Zablokowane oddziały
Jak tłumaczy rzeczniczka, pierwszy zarzut dotyczy przekroczenia uprawnień wynikających z ustawy o konsultantach w ochronie zdrowia. - Sławomira K.-K będąc konsultantem wojewódzkim do spraw hematologii blokowała utworzenie i finansowanie dwóch oddziałów hematologicznych: kliniki transplantacji szpiku przy Instytucie Onkologii w Gliwicach oraz oddziału hematologii przy Zespole Szpitali Miejskich w Chorzowie. Udało jej się opóźnić powstanie tych dwóch oddziałów o dwa lata – tłumaczy Spruś.
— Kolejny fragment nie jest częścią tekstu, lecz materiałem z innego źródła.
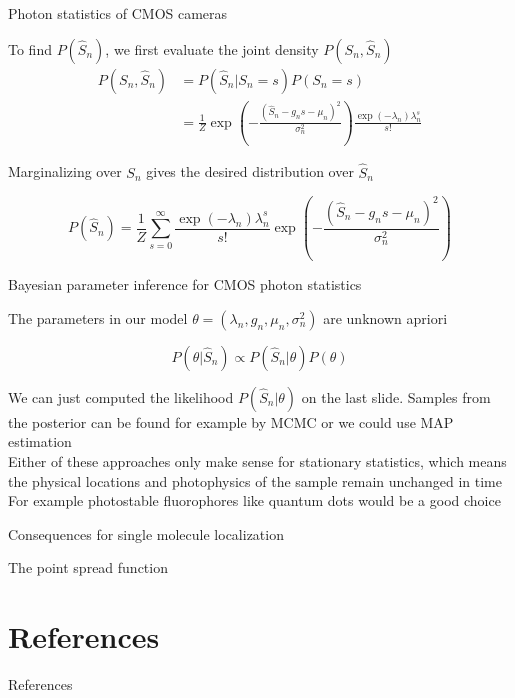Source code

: \documentclass[aspectratio=1610]{beamer}					%
\begin{document}
\begin{frame}{Photon statistics of CMOS cameras}

To find $P(\hat{S}_{n})$, we first evaluate the joint density $P(S_{n},\hat{S}_{n})$
\vspace{0.1in}
\begin{align*}
P(S_{n},\hat{S}_{n}) &= P(\hat{S}_{n}|S_{n}=s)P(S_{n}=s)\\
&= \frac{1}{Z}\exp\left(-\frac{(\hat{S}_{n}-g_{n}s-\mu_{n})^{2}}{\sigma_{n}^{2}}\right)\frac{\exp\left({-\lambda_{n}}\right)\lambda_{n}^{s}}{s!}
\end{align*}
\vspace{0.1in}

Marginalizing over $S_{n}$ gives the desired distribution over $\hat{S}_{n}$

\begin{equation*}
P(\hat{S}_{n}) = \frac{1}{Z}\sum_{s=0}^{\infty}\frac{\exp\left({-\lambda_{n}}\right)\lambda_{n}^{s}}{s!}\exp\left(-\frac{(\hat{S}_{n}-g_{n}s-\mu_{n})^{2}}{\sigma_{n}^{2}}\right)
\end{equation*}

\end{frame}

\begin{frame}{Bayesian parameter inference for CMOS photon statistics}

The parameters in our model $\theta = (\lambda_{n},g_{n},\mu_{n},\sigma^{2}_{n})$ are unknown apriori


\begin{equation*}
P(\theta|\hat{S}_{n}) \propto P(\hat{S}_{n}|\theta)P(\theta)
\end{equation*}

\vspace{0.2in}
We can just computed the likelihood $P(\hat{S}_{n}|\theta)$ on the last slide. Samples from the posterior can be found for example by MCMC or we could use MAP estimation\\
\vspace{0.2in}
Either of these approaches only make sense for stationary statistics, which means the physical locations and photophysics of the sample remain unchanged in time\\
\vspace{0.2in}
For example photostable fluorophores like quantum dots would be a good choice

\end{frame}

\begin{frame}{Consequences for single molecule localization}

The point spread function

\end{frame}

\section{References}

\begin{frame}[allowframebreaks]{References}
	\tiny
	
\end{frame}
\end{document}
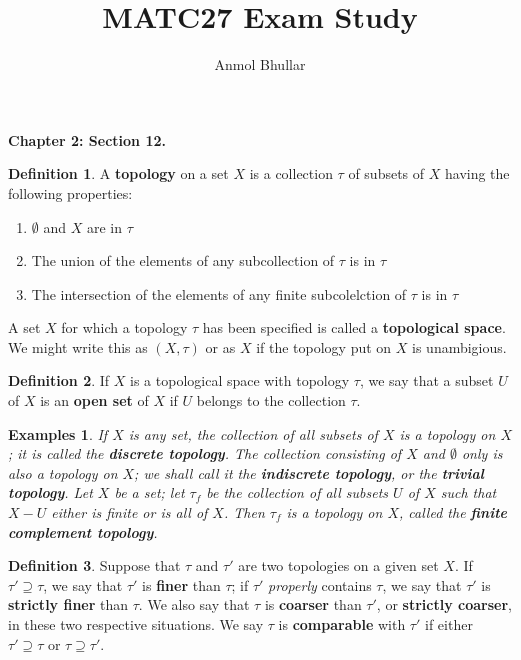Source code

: \documentclass{article}
\title{MATC27 Exam Study}
\author{Anmol Bhullar}
\newtheorem{es}{Examples}
\theoremstyle{definition}
\newtheorem{definition}{Definition}[section]
\theoremstyle{remark}
\begin{document}
    \maketitle

    \textbf{Chapter 2: Section 12.}
    \begin{definition}
        A \textbf{topology} on a set $X$ is a collection $\tau$ of subsets of $X$ having the following properties:
        \begin{enumerate}
            \item $\emptyset$ and $X$ are in $\tau$
            \item The union of the elements of any subcollection of $\tau$ is in $\tau$
            \item The intersection of the elements of any finite subcolelction of $\tau$ is in $\tau$
        \end{enumerate}
        A set $X$ for which a topology $\tau$ has been specified is called a \textbf{topological space}. We might write this
        as $(X,\tau)$ or as $X$ if the topology put on $X$ is unambigious.
    \end{definition}

    \begin{definition}
        If $X$ is a topological space with topology $\tau$, we say that a subset $U$ of $X$ is an \textbf{open set} of $X$ if $U$
        belongs to the collection $\tau$.
    \end{definition}

    \begin{es}
        If $X$ is any set, the collection of \textit{all} subsets of $X$ is a topology on $X$; it is called the \textbf{discrete
            topology}. The collection consisting of $X$ and $\emptyset$ only is also a topology on $X$; we shall call it the
        \textbf{indiscrete topology}, or the \textbf{trivial topology}. Let $X$ be a set; let $\tau_f$ be the collection of all
        subsets $U$ of $X$ such that $X-U$ either is finite or is all of $X$. Then $\tau_f$ is a topology on $X$, called the
        \textbf{finite complement topology}.
    \end{es}
    
    \begin{definition}
        Suppose that $\tau$ and $\tau'$ are two topologies on a given set $X$. If $\tau'\supseteq\tau$, we say that $\tau'$ is
        \textbf{finer} than $\tau$; if $\tau'$ \textit{properly} contains $\tau$, we say that $\tau'$ is \textbf{strictly finer}
        than $\tau$. We also say that $\tau$ is \textbf{coarser} than $\tau'$, or \textbf{strictly coarser}, in these two respective
        situations. We say $\tau$ is \textbf{comparable} with $\tau'$ if either $\tau'\supseteq\tau$ or $\tau\supseteq\tau'$.
    \end{definition}
\end{document}
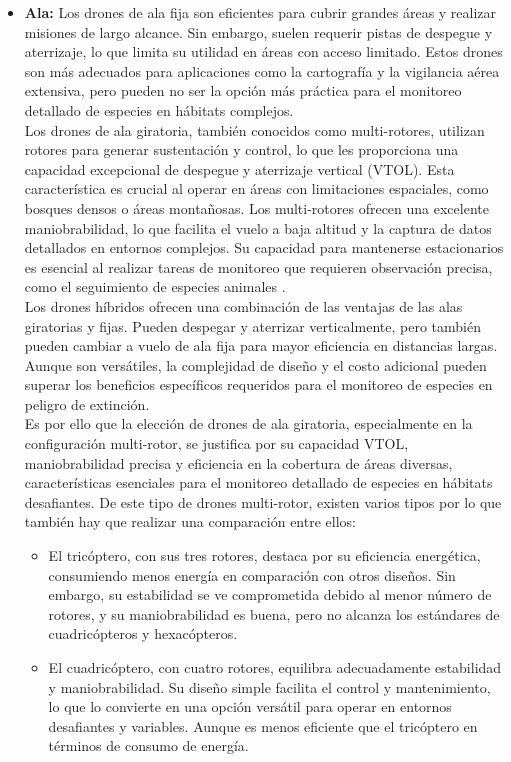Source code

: \begin{itemize}
\item \textbf{Ala:}
Los drones de ala fija son eficientes para cubrir grandes áreas y realizar misiones de largo alcance. Sin embargo, suelen requerir pistas de despegue y aterrizaje, lo que limita su utilidad en áreas con acceso limitado. Estos drones son más adecuados para aplicaciones como la cartografía y la vigilancia aérea extensiva, pero pueden no ser la opción más práctica para el monitoreo detallado de especies en hábitats complejos.\\
Los drones de ala giratoria, también conocidos como multi-rotores, utilizan rotores para generar sustentación y control, lo que les proporciona una capacidad excepcional de despegue y aterrizaje vertical (VTOL). Esta característica es crucial al operar en áreas con limitaciones espaciales, como bosques densos o áreas montañosas. Los multi-rotores ofrecen una excelente maniobrabilidad, lo que facilita el vuelo a baja altitud y la captura de datos detallados en entornos complejos. Su capacidad para mantenerse estacionarios es esencial al realizar tareas de monitoreo que requieren observación precisa, como el seguimiento de especies animales \cite{tiposdrones}.\\
Los drones híbridos ofrecen una combinación de las ventajas de las alas giratorias y fijas. Pueden despegar y aterrizar verticalmente, pero también pueden cambiar a vuelo de ala fija para mayor eficiencia en distancias largas. Aunque son versátiles, la complejidad de diseño y el costo adicional pueden superar los beneficios específicos requeridos para el monitoreo de especies en peligro de extinción.\\
Es por ello que la elección de drones de ala giratoria, especialmente en la configuración multi-rotor, se justifica por su capacidad VTOL, maniobrabilidad precisa y eficiencia en la cobertura de áreas diversas, características esenciales para el monitoreo detallado de especies en hábitats desafiantes. De este tipo de drones multi-rotor, existen varios tipos por lo que también hay que realizar una comparación entre ellos:
\begin{itemize}[label=o]
\item El tricóptero, con sus tres rotores, destaca por su eficiencia energética, consumiendo menos energía en comparación con otros diseños. Sin embargo, su estabilidad se ve comprometida debido al menor número de rotores, y su maniobrabilidad es buena, pero no alcanza los estándares de cuadricópteros y hexacópteros.
\item El cuadricóptero, con cuatro rotores, equilibra adecuadamente estabilidad y maniobrabilidad. Su diseño simple facilita el control y mantenimiento, lo que lo convierte en una opción versátil para operar en entornos desafiantes y variables. Aunque es menos eficiente que el tricóptero en términos de consumo de energía.

\end{itemize}
\end{itemize}
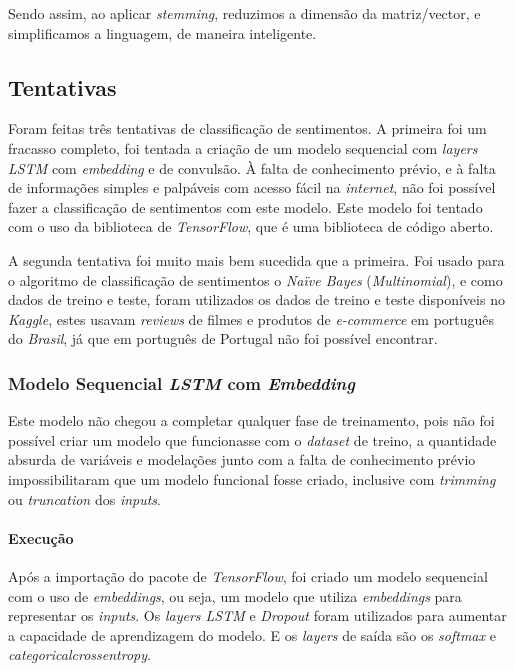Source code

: Sendo assim, ao aplicar \textit{stemming}, reduzimos a dimensão da matriz/vector, e simplificamos a linguagem, de maneira inteligente.

\subsection{Tentativas}

Foram feitas três tentativas de classificação de sentimentos. A primeira foi um fracasso completo, foi tentada a criação de um modelo sequencial com \textit{layers LSTM} com \textit{embedding} e de convulsão. À falta de conhecimento prévio, e à falta de informações simples e palpáveis com acesso fácil na \textit{internet}, não foi possível fazer a classificação de sentimentos com este modelo. Este modelo foi tentado com o uso da biblioteca de \textit{TensorFlow}, que é uma biblioteca de código aberto.

A segunda tentativa foi muito mais bem sucedida que a primeira. Foi usado para o algoritmo de classificação de sentimentos o \textit{Naïve Bayes} (\textit{Multinomial}), e como dados de treino e teste, foram utilizados os dados de treino e teste disponíveis no \textit{Kaggle}, estes usavam \textit{reviews} de filmes e produtos de \textit{e-commerce} em português do \textit{Brasil}, já que em português de Portugal não foi possível encontrar.

\subsubsection{Modelo Sequencial \textit{LSTM} com \textit{Embedding}}

Este modelo não chegou a completar qualquer fase de treinamento, pois não foi possível criar um modelo que funcionasse com o \textit{dataset} de treino, a quantidade absurda de variáveis e modelações junto com a falta de conhecimento prévio impossibilitaram que um modelo funcional fosse criado, inclusive com \textit{trimming} ou \textit{truncation} dos \textit{inputs}.

\paragraph{Execução\\}

Após a importação do pacote de \textit{TensorFlow}, foi criado um modelo sequencial com o uso de \textit{embeddings}, ou seja, um modelo que utiliza \textit{embeddings} para representar os \textit{inputs}. Os \textit{layers LSTM} e \textit{Dropout} foram utilizados para aumentar a capacidade de aprendizagem do modelo. E os \textit{layers} de saída são os \textit{softmax} e \textit{categorical\textunderscore crossentropy}.

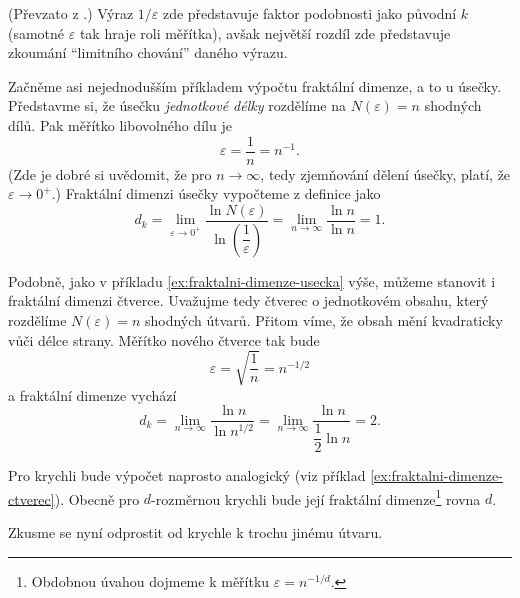 (Převzato z \cite[str. 93]{Zelinka2006}.) Výraz $1/\varepsilon$ zde představuje faktor podobnosti jako původní $k$ (samotné $\varepsilon$ tak hraje roli měřítka), avšak největší rozdíl zde představuje zkoumání ``limitního chování'' daného výrazu.
\begin{example}\label{ex:fraktalni-dimenze-usecka}
    Začněme asi nejednodušším příkladem výpočtu fraktální dimenze, a to u úsečky. Představme si, že úsečku \emph{jednotkové délky} rozdělíme na $N(\varepsilon)=n$ shodných dílů. Pak měřítko libovolného dílu je
    \[\varepsilon=\dfrac{1}{n}=n^{-1}.\]
    (Zde je dobré si uvědomit, že pro $n\to\infty$, tedy zjemňování dělení úsečky, platí, že $\varepsilon\to 0^+$.) Fraktální dimenzi úsečky vypočteme z definice jako
    \[d_k=\lim_{\varepsilon\to 0^+}{\dfrac{\ln{N(\varepsilon)}}{\ln{\left(\dfrac{1}{\varepsilon}\right)}}}=\lim_{n\to\infty}{\dfrac{\ln{n}}{\ln{n}}}=1.\]
\end{example}
\begin{example}\label{ex:fraktalni-dimenze-ctverec}
    Podobně, jako v příkladu \ref{ex:fraktalni-dimenze-usecka} výše, můžeme stanovit i fraktální dimenzi čtverce. Uvažujme tedy čtverec o jednotkovém obsahu, který rozdělíme $N(\varepsilon)=n$ shodných útvarů. Přitom víme, že obsah mění kvadraticky vůči délce strany. Měřítko nového čtverce tak bude
    \[\varepsilon=\sqrt{\dfrac{1}{n}}=n^{-1/2}\]
    a fraktální dimenze vychází
    \[d_k=\lim_{n\to\infty}{\dfrac{\ln{n}}{\ln{n^{1/2}}}}=\lim_{n\to\infty}{\dfrac{\ln{n}}{\dfrac{1}{2}\ln{n}}}=2.\]
\end{example}
Pro krychli bude výpočet naprosto analogický (viz příklad \ref{ex:fraktalni-dimenze-ctverec}). Obecně pro $d$-rozměrnou krychli bude její fraktální dimenze\footnote{Obdobnou úvahou dojmeme k měřítku $\varepsilon=n^{-1/d}$.} rovna $d$.\par
Zkusme se nyní odprostit od krychle k trochu jinému útvaru.
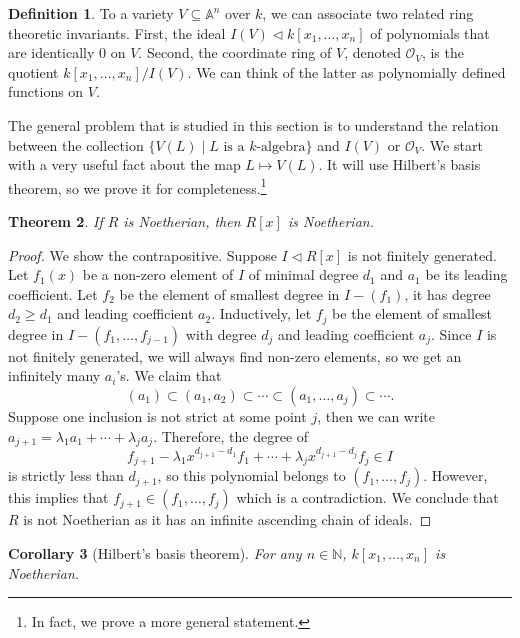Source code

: \documentclass{tufte-handout} %
\newtheorem{thm}{Theorem}
\newtheorem{cor}[thm]{Corollary}
\theoremstyle{definition}
\newtheorem{defn}[thm]{Definition}
\theoremstyle{remark}
\newtheorem{rem}[thm]{Remark}
\newcommand{\N}{\mathbb{N}}
\newcommand{\bA}{\mathbb{A}}
\newcommand{\mO}{\mathcal{O}}
\begin{document}
\begin{defn}
	To a variety $V \subseteq \bA^n$ over $k$, we can associate two related ring theoretic invariants. First, the ideal $I(V) \lhd k[x_1, \dots, x_n]$ of polynomials that are identically $0$ on $V$. Second, the coordinate ring of $V$, denoted $\mO_V$, is the quotient $k[x_1, \dots, x_n]/I(V)$. We can think of the latter as polynomially defined functions on $V$.
\end{defn}


The general problem that is studied in this section is to understand the relation between the collection \(\{V(L) \mid L \text{ is a $k$-algebra}\}\) and $I(V)$ or $\mO_V$. We start with a very useful fact about the map $L \mapsto V(L)$. It will use Hilbert's basis theorem, so we prove it for completeness.\footnote{In fact, we prove a more general statement.}
\begin{thm}
	If $R$ is Noetherian, then $R[x]$ is Noetherian.
\end{thm}
\begin{proof}
	We show the contrapositive. Suppose $I \lhd R[x]$ is not finitely generated. Let $f_1(x)$ be a non-zero element of $I$ of minimal degree $d_1$ and $a_1$ be its leading coefficient. Let $f_2$ be the element of smallest degree in $I-(f_1)$, it has degree $d_2 \geq d_1$ and leading coefficient $a_2$. Inductively, let $f_j$ be the element of smallest degree in $I - (f_1, \dots, f_{j-1})$ with degree $d_j$ and leading coefficient $a_j$. Since $I$ is not finitely generated, we will always find non-zero elements, so we get an infinitely many $a_i$'s. We claim that \[(a_1) \subset (a_1,a_2) \subset \cdots \subset (a_1, \dots, a_j) \subset\cdots.\]
	Suppose one inclusion is not strict at some point $j$, then we can write $a_{j+1} = \lambda_1 a_1+ \cdots +\lambda_j a_j$. Therefore, the degree of \[f_{j+1} - \lambda_1x^{d_{j+1}-d_1} f_1 + \cdots + \lambda_jx^{d_{j+1}-d_j}f_j \in I\] is strictly less than $d_{j+1}$, so this polynomial belongs to $(f_1, \dots, f_j)$. However, this implies that $f_{j+1} \in (f_1, \dots,f_j)$ which is a contradiction. We conclude that $R$ is not Noetherian as it has an infinite ascending chain of ideals.
\end{proof}
\begin{cor}[Hilbert's basis theorem]
	For any $n \in \N$, $k[x_1, \dots, x_n]$ is Noetherian.
\end{cor}
\end{document}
- Drugi zarzut dotyczy przyznawania tak zwanych premii przeszczepowych. Były to premie wypłacane przez NFZ za wykonywanie przeszczepów szpiku kostnego. W okresie siedmiu lat rozdysponowano ponad 19,5 mln zł poza regulaminem wynagradzania i premiowania pracowników, w sposób zupełnie uznaniowy – uzupełnia prokuratorka.
"Eksperymenty" na pacjentach
"Eksperymentów" na pacjentach dotyczy trzeci z zarzutów. Chodzi o wykonywanie przeszczepów autologicznych w leczeniu stwardnienia rozsianego. - Ta metoda była nie zgłoszonym i nie zarejestrowanym eksperymentem medycznym, co naraziło 67 pacjentów na niebezpieczeństwo utraty zdrowia i życia – zaznacza Spruś. Przeszczepy miały być wykonywane w latach 2011-2016.
"Zdaniem biegłych zamiast sprawdzonego leczenia farmakologicznego poddano (pacjentów) inwazyjnej metodzie leczenia o niepotwierdzonej skuteczności i nieznanym wpływie długoterminowym na stwardnienie rozsiane. Według śledczych pacjenci nie mieli pojęcia o korzyściach, a także skutkach ubocznych takiej formy leczenia. Dodatkowo nikt potem nie monitorował u nich długofalowych skutków takiej terapii" – podaje "Gazeta Wyborcza".
Ostatni zarzut dotyczy składania fałszywych zeznań w toku postępowania prowadzonego przez prokuraturę w Bielsku-Białej.
Wyraziła "głębokie ubolewanie"
Poprosiliśmy o komentarz dotyczący zarzutów prokuratury Samodzielny Publiczny Szpital Kliniczny im. Andrzej Mielęckiego w Katowicach, gdzie K.-K. była szefową kliniki hematologii i transplantacji szpiku. To tam - według ustaleń prokuratury – przeprowadzane były budzące wątpliwość przeszczepy szpiku. Fakt wykonywania zabiegów potwierdził w korespondencji z tvn24.pl rzecznik prasowy placówki Wojciech Gumułka.
"Dodatkowe wynagrodzenia (tzw. premie przeszczepowe) było przyznawane zgodnie z funkcjonującym w szpitalu od 2007 roku Regulaminem Wynagradzania (par. 16 pkt 1, 2 i 3 Regulaminu). Zgodnie z nim to lekarz kierujący oddziałem (ordynator) decyduje, komu i w jakiej wysokości przyznawane jest dodatkowe wynagrodzenie. Szpital jest w posiadaniu dwóch opinii prawnych potwierdzających prawidłowość takiego sposobu ustalania wysokości i wypłacania dodatkowego wynagrodzenia" – czytamy w przesłanym oświadczeniu. Zapytaliśmy również o przeszczepy, na odpowiedź czekamy.
Po postawieniu zarzutów w 2023 roku sprawę skomentowała również sama hematolożka. “W nawiązaniu do zainteresowania mediów w związku z zarzutami, które przedstawiono mi w Prokuraturze Okręgowej w Gliwicach (…) informuję, że nie zgadzam się z nimi, ponieważ uważam je za nieprawdziwe" - napisała profesorka w przesłanym Polskiej Agencji Prasowej oświadczeniu.
"Niezależnie od tego pragnę wyrazić głębokie ubolewanie zaistniałą sytuacją, jednocześnie pragnę wskazać, że moja dotychczasowa praca zawodowa od kilkudziesięciu lat zawsze była ukierunkowana na dobro pacjenta oraz wykonywana była z zachowaniem najwyższych standardów etyki lekarskiej" - oświadczyła.